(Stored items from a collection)

--------------------------------

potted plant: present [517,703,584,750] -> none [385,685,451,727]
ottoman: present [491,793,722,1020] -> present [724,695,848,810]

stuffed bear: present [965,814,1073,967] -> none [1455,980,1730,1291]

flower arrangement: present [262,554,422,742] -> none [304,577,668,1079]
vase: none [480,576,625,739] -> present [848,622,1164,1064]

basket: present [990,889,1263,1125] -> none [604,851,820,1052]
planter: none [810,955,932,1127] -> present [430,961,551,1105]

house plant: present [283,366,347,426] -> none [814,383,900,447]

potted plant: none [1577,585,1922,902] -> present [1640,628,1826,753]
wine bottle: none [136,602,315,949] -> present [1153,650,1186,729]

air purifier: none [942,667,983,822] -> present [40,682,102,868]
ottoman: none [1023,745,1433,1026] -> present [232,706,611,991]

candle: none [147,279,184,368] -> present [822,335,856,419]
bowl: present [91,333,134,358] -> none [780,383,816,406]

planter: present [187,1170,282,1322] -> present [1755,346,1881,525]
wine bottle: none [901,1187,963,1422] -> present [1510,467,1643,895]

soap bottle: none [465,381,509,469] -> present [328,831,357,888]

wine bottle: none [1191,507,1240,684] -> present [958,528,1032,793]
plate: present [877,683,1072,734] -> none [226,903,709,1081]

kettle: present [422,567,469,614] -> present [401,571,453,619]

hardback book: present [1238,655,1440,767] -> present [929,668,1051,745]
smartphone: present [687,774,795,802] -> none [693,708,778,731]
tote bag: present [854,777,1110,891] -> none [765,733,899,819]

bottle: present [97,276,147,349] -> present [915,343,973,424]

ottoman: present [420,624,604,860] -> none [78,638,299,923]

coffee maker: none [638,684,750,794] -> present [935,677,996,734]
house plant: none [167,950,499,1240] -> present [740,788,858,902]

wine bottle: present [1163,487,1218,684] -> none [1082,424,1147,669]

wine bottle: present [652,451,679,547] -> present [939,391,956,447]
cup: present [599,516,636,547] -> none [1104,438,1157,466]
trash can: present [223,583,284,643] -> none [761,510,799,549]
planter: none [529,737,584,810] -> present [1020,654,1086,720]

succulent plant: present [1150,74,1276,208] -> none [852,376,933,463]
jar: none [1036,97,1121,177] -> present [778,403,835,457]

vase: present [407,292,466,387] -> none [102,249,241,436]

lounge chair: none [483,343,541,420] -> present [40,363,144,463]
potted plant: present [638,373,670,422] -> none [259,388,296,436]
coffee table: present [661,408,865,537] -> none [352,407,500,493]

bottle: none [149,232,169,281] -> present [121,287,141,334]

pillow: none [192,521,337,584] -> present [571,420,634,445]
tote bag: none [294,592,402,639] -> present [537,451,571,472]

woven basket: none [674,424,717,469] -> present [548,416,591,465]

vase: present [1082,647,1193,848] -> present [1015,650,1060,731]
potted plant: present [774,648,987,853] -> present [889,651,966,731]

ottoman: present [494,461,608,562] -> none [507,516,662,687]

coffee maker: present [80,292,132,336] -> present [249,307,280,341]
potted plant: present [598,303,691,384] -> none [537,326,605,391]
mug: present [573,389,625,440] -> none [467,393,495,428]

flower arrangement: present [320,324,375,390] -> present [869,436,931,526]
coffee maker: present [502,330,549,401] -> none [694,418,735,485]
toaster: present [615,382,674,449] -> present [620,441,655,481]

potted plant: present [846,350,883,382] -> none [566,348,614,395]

--------------------------------

● **ACTION ITEM**
Count the lines above that contain the word "maker". Write only the number.

● **RESPONSE AREA**
3